═══ Data records ═══
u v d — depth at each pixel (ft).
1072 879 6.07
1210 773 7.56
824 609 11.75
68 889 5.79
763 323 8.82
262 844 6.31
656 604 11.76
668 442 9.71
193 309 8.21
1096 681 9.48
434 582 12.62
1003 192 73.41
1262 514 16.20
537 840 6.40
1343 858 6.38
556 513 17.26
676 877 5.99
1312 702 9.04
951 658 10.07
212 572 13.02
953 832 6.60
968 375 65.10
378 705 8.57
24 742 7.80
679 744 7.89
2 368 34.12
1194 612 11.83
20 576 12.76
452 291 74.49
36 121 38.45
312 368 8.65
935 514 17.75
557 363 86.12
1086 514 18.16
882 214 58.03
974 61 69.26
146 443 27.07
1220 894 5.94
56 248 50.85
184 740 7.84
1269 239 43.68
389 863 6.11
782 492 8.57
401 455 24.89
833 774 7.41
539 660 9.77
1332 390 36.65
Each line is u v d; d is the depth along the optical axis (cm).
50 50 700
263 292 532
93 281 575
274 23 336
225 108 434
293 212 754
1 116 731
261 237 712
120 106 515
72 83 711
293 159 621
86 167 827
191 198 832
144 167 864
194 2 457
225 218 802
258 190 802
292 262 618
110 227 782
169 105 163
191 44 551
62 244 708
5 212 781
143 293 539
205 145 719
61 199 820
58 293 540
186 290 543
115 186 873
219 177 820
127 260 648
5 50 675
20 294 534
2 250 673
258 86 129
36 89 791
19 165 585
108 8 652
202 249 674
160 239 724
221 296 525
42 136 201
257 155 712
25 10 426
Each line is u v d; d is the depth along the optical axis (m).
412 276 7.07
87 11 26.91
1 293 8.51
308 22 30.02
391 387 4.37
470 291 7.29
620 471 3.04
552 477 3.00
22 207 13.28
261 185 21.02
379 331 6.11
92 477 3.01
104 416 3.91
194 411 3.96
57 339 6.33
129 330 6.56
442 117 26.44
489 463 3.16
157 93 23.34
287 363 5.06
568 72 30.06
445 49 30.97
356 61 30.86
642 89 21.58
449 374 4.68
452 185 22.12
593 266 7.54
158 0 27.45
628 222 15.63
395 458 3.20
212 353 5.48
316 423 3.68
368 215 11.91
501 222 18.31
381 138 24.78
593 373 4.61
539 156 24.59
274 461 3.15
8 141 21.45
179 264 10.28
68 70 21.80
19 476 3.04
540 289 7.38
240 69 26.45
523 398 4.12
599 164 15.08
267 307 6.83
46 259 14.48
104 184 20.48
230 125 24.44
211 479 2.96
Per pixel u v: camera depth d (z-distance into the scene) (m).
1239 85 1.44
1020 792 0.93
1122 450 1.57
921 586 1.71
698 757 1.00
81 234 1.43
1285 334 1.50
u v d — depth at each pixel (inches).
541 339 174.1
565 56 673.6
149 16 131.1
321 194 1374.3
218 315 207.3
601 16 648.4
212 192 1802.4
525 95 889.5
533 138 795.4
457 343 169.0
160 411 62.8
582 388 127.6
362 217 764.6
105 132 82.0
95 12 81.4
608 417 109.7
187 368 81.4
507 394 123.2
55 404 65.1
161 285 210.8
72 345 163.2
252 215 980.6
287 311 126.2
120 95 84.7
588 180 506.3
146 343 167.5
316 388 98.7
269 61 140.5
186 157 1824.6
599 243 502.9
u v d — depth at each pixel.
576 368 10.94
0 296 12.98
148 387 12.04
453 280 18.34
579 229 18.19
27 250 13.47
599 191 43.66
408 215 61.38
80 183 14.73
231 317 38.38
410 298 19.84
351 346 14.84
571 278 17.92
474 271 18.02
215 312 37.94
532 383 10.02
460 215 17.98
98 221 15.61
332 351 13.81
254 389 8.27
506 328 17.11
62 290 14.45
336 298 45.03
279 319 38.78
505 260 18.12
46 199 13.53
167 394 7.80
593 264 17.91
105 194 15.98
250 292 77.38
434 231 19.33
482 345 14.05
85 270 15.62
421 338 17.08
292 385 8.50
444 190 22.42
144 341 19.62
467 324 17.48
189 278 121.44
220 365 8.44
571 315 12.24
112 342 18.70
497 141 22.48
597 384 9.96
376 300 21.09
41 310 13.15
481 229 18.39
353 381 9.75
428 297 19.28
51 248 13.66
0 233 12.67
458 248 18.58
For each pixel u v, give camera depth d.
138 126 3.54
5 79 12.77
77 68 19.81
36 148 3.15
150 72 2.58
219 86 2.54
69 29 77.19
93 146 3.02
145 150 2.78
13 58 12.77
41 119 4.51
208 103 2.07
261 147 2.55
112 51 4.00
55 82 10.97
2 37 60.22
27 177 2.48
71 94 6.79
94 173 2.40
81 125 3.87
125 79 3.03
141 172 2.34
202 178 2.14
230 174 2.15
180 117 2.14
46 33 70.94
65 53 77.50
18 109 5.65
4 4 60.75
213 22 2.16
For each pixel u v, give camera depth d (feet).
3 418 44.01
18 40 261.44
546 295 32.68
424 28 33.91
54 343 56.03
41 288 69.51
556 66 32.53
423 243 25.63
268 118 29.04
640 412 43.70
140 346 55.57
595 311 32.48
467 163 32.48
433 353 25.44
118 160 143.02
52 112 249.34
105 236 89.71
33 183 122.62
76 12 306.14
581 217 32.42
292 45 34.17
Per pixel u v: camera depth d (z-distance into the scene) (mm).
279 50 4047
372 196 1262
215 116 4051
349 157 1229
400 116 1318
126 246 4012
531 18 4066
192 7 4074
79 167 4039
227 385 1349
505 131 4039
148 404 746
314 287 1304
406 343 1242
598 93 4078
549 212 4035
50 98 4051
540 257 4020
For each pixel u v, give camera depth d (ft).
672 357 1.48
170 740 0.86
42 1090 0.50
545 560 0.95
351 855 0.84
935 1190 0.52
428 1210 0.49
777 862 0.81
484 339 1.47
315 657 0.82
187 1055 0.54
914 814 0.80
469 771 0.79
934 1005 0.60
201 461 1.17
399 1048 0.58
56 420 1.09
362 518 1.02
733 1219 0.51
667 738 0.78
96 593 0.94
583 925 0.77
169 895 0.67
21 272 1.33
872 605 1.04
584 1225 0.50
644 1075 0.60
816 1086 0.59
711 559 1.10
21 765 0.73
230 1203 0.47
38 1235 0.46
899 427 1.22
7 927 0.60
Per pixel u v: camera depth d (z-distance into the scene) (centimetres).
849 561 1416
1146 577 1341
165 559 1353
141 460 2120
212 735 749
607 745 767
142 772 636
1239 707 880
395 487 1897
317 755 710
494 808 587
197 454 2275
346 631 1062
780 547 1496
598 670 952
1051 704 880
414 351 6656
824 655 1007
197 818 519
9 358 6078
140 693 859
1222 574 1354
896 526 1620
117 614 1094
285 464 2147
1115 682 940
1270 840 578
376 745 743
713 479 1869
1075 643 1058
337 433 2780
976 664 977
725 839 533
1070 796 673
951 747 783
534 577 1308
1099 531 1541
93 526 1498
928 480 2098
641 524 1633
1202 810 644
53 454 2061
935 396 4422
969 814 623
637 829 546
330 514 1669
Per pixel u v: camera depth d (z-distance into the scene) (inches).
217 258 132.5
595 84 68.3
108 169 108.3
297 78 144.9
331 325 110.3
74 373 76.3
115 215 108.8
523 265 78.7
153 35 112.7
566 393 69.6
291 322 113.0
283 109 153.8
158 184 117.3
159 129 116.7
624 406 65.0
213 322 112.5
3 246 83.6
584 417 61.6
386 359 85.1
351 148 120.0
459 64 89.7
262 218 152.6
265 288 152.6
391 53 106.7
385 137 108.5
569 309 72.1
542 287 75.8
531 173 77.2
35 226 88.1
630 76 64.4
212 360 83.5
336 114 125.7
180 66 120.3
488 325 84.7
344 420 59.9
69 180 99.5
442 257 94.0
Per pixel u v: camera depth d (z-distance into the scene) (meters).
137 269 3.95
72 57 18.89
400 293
═══
__Exercise directions__. Beginning with the opening line above, retype the records exactly through the line with "104 416 3.91", both ends included.

__Exercise answer__.
u v d — depth at each pixel (ft).
1072 879 6.07
1210 773 7.56
824 609 11.75
68 889 5.79
763 323 8.82
262 844 6.31
656 604 11.76
668 442 9.71
193 309 8.21
1096 681 9.48
434 582 12.62
1003 192 73.41
1262 514 16.20
537 840 6.40
1343 858 6.38
556 513 17.26
676 877 5.99
1312 702 9.04
951 658 10.07
212 572 13.02
953 832 6.60
968 375 65.10
378 705 8.57
24 742 7.80
679 744 7.89
2 368 34.12
1194 612 11.83
20 576 12.76
452 291 74.49
36 121 38.45
312 368 8.65
935 514 17.75
557 363 86.12
1086 514 18.16
882 214 58.03
974 61 69.26
146 443 27.07
1220 894 5.94
56 248 50.85
184 740 7.84
1269 239 43.68
389 863 6.11
782 492 8.57
401 455 24.89
833 774 7.41
539 660 9.77
1332 390 36.65
Each line is u v d; d is the depth along the optical axis (cm).
50 50 700
263 292 532
93 281 575
274 23 336
225 108 434
293 212 754
1 116 731
261 237 712
120 106 515
72 83 711
293 159 621
86 167 827
191 198 832
144 167 864
194 2 457
225 218 802
258 190 802
292 262 618
110 227 782
169 105 163
191 44 551
62 244 708
5 212 781
143 293 539
205 145 719
61 199 820
58 293 540
186 290 543
115 186 873
219 177 820
127 260 648
5 50 675
20 294 534
2 250 673
258 86 129
36 89 791
19 165 585
108 8 652
202 249 674
160 239 724
221 296 525
42 136 201
257 155 712
25 10 426
Each line is u v d; d is the depth along the optical axis (m).
412 276 7.07
87 11 26.91
1 293 8.51
308 22 30.02
391 387 4.37
470 291 7.29
620 471 3.04
552 477 3.00
22 207 13.28
261 185 21.02
379 331 6.11
92 477 3.01
104 416 3.91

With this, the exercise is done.